Sounds lovely (genuinely) but what time do they get up for school/nursery?

Edited

They get up for nursery about 0745/0800.

But they all have a 2- 3 hour nap until.the year they turn 3 and start school, at which point the have a 1 hour nap in the first year of school.

saoirse31 · 30/08/2024 03:26

No idea really, not being British, but one thing that strikes me, mostly from being on here, is that a lot of your schools sound horrendous in terms of how pupils are treated ... Also your school year seems really long..

Guavafish1 · 30/08/2024 03:29

I think the lack of family and society is the biggest issue.

SpongeBabeSquarePants · 30/08/2024 03:35

Social inequality much higher in the UK so kids get down and anxious.
Stressed parents also reflect feelings to stressed kids.
Lack of social connection and loneliness all round.

Nuggetnuggety · 30/08/2024 04:00

Social mobility has completely changed for the better over the last 50 years. Just look at the opportunities for going to uni! Completely transformed, 38.% go now. 8% when I was that age. In the early 50s we had 22 universities. Well over 100 additional ones now. Far more opportunity. Of course there’s been a cost / a graduate tax to pay fees rather than the working class paying.

@TizerorFizz More dc go to uni but I’m not sure that has improved social mobility, do you have data to show that? It’s undoubtedly a great experience for many dc but it’s often a requirement for jobs that never needed a degree for the generation previously. I think many young people would rather avoid the debt & still be able to access the same job market, don’t you?

I don’t understand your point about graduate tax vs working class paying? Surely if social mobility has improved by going to uni then they working classes would also have to pay for uni debt?

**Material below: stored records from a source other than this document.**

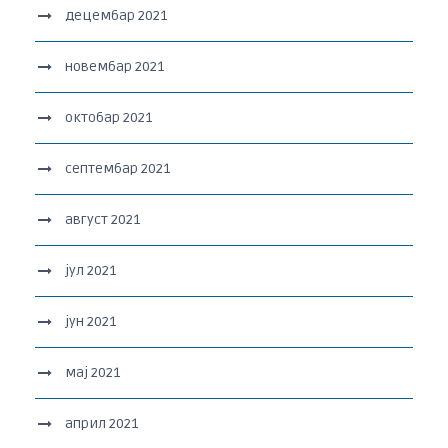
децембар 2021
новембар 2021
октобар 2021
септембар 2021
август 2021
јул 2021
јун 2021
мај 2021
април 2021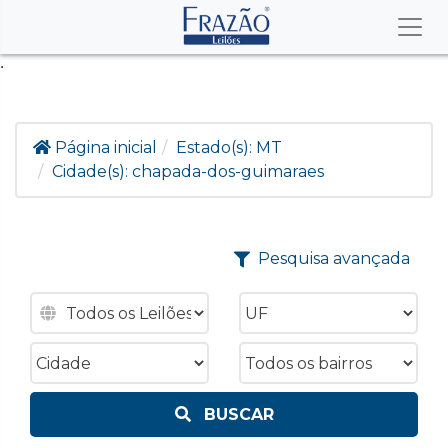
.
Página inicial
Estado(s):
MT
Cidade(s):
chapada-dos-guimaraes
Pesquisa avançada
BUSCAR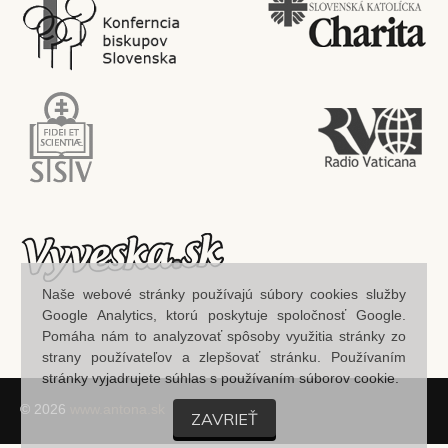
Naše webové stránky používajú súbory cookies služby
Google Analytics, ktorú poskytuje spoločnosť Google.
Pomáha nám to analyzovať spôsoby využitia stránky zo
strany používateľov a zlepšovať stránku. Používaním
stránky vyjadrujete súhlas s používaním súborov cookie.
© 2026
www.antona.sk
ZAVRIEŤ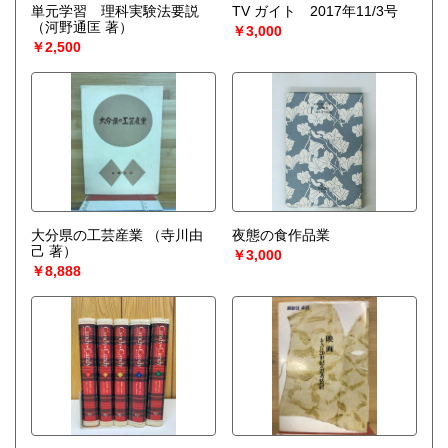
単元学習 理科実験法要説
TV ガイト 2017年11/3号
（河野通匡 著）
￥3,000
￥2,500
大分県の工芸産業
（寺川由
夜態の食作品業
己 著）
￥3,000
￥8,888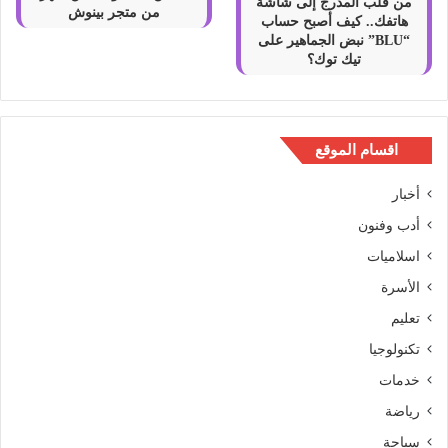
من قلب المدرج إلى شاشة
من متجر بينوش
هاتفك.. كيف أصبح حساب
“BLU” نبض الجماهير على
تيك توك؟
اقسام الموقع
أخبار
أدب وفنون
اسلاميات
الأسرة
تعليم
تكنولوجيا
خدمات
رياضة
سياحة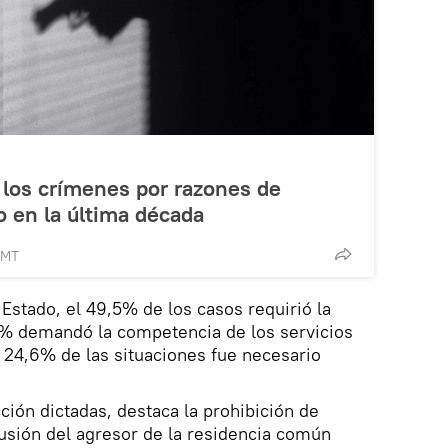
 los crímenes por razones de
 en la última década
GMT
 Estado, el 49,5% de los casos requirió la
,7% demandó la competencia de los servicios
n 24,6% de las situaciones fue necesario
ción dictadas, destaca la prohibición de
usión del agresor de la residencia común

GreenTeaLikesMe · 30/08/2024 04:09

There is a lack of independent play and travel among British kids which I think is a real problem.

GreenTeaLikesMe · 30/08/2024 04:17

Agree with the "There is a lack of things that the UK does well" post (English schools do produce quite good results, mind you).

The US and Oz tend to have big houses and gardens and cars - these "private spaces" are much more spacious and enjoyable than the UK's are.

Many European countries have nicer public spaces and "third spaces" (town centers, high streets, plazas etc) and have better connected cities where children can move around independently and play outdoors more easily. Their "public spaces/third spaces" are nicer.

The UK has tried to adopt the US/Oz model of car-centered, private-space-centered lifestyles, but does not really have the space to do a good job of it. So it ends up with cities where public spaces (town centers, high streets, parks, third spaces) are crap and roads are full of traffic, but also has tiny houses and gardens so private spaces aren't enjoyable either.